Pastef secoué par des départs en série après la rupture avec Sonko
Les prochaines semaines seront décisives pour mesurer l'ampleur réelle de cette crise interne et la capacité du Pastef à se réinventer autour de la figure présidentielle, sans perdre la base militante qui a porté sa victoire historique.

Le parti au pouvoir traverse une zone de turbulences interne, avec une vague de démissions qui s'accélère depuis que le président Bassirou Diomaye Faye a engagé une mise à distance progressive de l'influence d'Ousmane Sonko au sein de l'appareil partisan.
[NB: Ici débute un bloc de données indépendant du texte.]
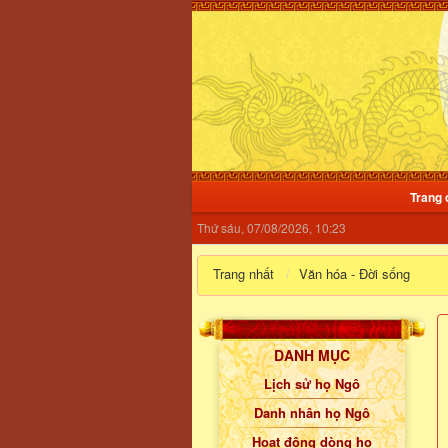
Trang 
Thứ sáu, 07/08/2026, 10:23
Trang nhất
Văn hóa - Đời sống
DANH MỤC
Lịch sử họ Ngô
Danh nhân họ Ngô
Hoạt động dòng họ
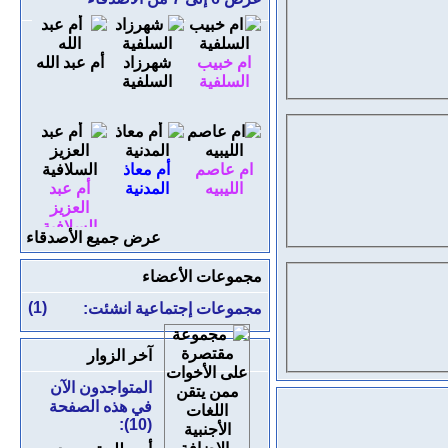
ام خبيب
شهرزاد
أم عبد الله
السلفية
السلفية
ام عاصم
أم معاذ
الليبيه
المدنية
أم عبد
العزيز
السلافية
عرض جميع الأصدقاء
مجموعات الأعضاء
(1)
مجموعات إجتماعية انشئت:
آخر الزوار
المتواجدون الآن
في هذه الصفحة
(10):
Plusieurs membres du Pastef ont rendu leur carte ces derniers jours, selon des informations rapportées par WalfQuotidien et Libération. Ce mouvement de départs intervient dans un contexte de recomposition interne que certains observateurs ont surnommé la «désonkorisation», en référence à la volonté prêtée au chef de l'État de desserrer l'emprise de son ancien mentor et Premier ministre sur les structures du parti. Amadou Ba, figure de l'opposition, a toutefois relativisé la portée de ces démissions, estimant qu'elles ne remettent pas fondamentalement en cause la solidité du mouvement.
Le Pastef, fondé en 2014 par Ousmane Sonko, a longtemps incarné une opposition frontale au régime de Macky Sall avant de conquérir le pouvoir en mars 2024 avec l'élection de Bassirou Diomaye Faye à la présidence. Dès son arrivée au palais, Faye a progressivement affirmé son autonomie politique, une dynamique qui a fini par créer des frictions visibles avec Sonko, alors nommé Premier ministre. La révocation de ce dernier à ce poste a constitué le point de rupture le plus spectaculaire, ouvrant une période d'incertitude sur l'équilibre interne du parti.
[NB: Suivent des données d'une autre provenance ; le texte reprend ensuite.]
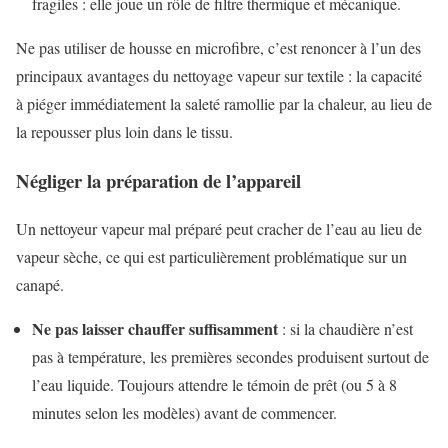
fragiles : elle joue un rôle de filtre thermique et mécanique.
Ne pas utiliser de housse en microfibre, c’est renoncer à l’un des
principaux avantages du nettoyage vapeur sur textile : la capacité
à piéger immédiatement la saleté ramollie par la chaleur, au lieu de
la repousser plus loin dans le tissu.
Négliger la préparation de l’appareil
Un nettoyeur vapeur mal préparé peut cracher de l’eau au lieu de
vapeur sèche, ce qui est particulièrement problématique sur un
canapé.
Ne pas laisser chauffer suffisamment
: si la chaudière n’est
pas à température, les premières secondes produisent surtout de
l’eau liquide. Toujours attendre le témoin de prêt (ou 5 à 8
minutes selon les modèles) avant de commencer.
Ces démissions illustrent une tension classique dans la vie des partis politiques africains issus de mouvements populaires : la transition entre opposition et exercice du pouvoir redistribue les rôles, les loyautés et les ambitions. Ce que certains militants ont rejoint comme une cause portée par un homme, Sonko, se retrouve aujourd'hui confronté à une institutionnalisation autour d'un autre homme, Faye. La question de savoir qui incarne véritablement le projet politique du Pastef est désormais posée publiquement.
Sur le plan national, la stabilité du parti au pouvoir conditionne directement la capacité du gouvernement à conduire ses réformes économiques et sociales. Un Pastef affaibli par des dissensions internes offrirait une fenêtre à une opposition qui peine encore à se structurer depuis sa défaite de 2024. À l'échelle du continent, le cas sénégalais rappelle les trajectoires de partis comme l'ANC en Afrique du Sud ou le MDC au Zimbabwe, où la gestion de l'après-victoire a souvent été plus périlleuse que la conquête du pouvoir elle-même.